SOURCE DOCUMENT
^^^^^^^^^^^^^^^^

Contributed by Julia Eichenberg
On April 10th a Polish plane crashed at the small airport in Smolensk in Russia. No one on board survived the crash, the most famous victim being the then Polish president, Lech Kaczyński. A month after the crash the causes are still being investigated, but the discussion mainly focuses on history. The crash proved to be cataclysmic for the Polish nation because of the plane’s destination, because of the composition of the passenger list, and the political impact of the tragedy. Surprisingly, the tragic event might have had at least some positive side effects.

^^^^^^^^^^^^^^^^

THE TASK
In the passage about the Smolensk plane crash, who is named as the most famous victim?

GIVEN INFORMATION
^^^^^^^^^^^^^^^^

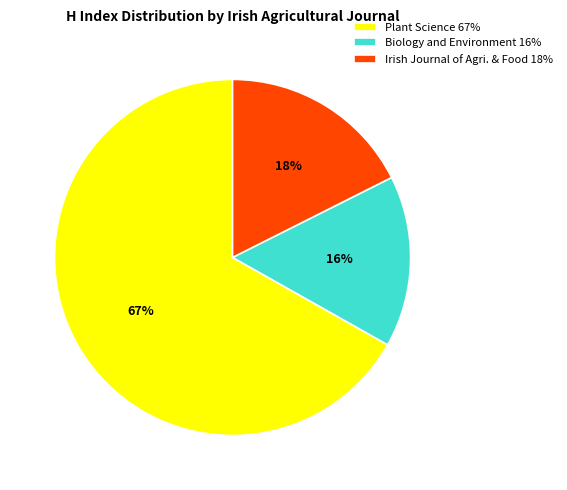

Which has a higher value, Irish Journal of Agri. & Food 18% or Biology and Environment 16%?

Irish Journal of Agri. & Food 18%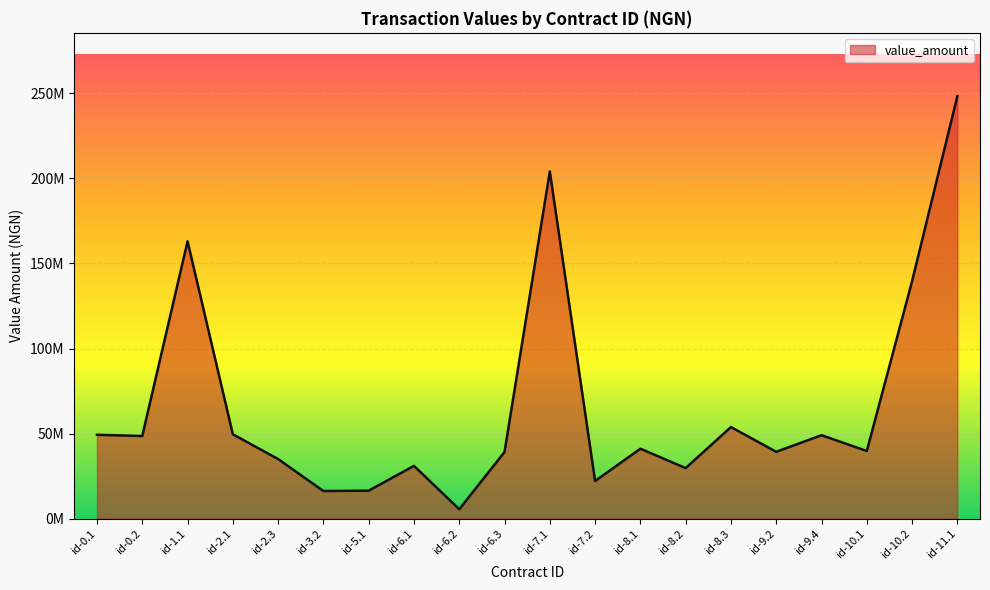

Is this an area chart (filled region under the line)?

Yes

^^^^^^^^^^^^^^^^

YOUR SOLUTION
Lech Kaczyński, then the Polish president.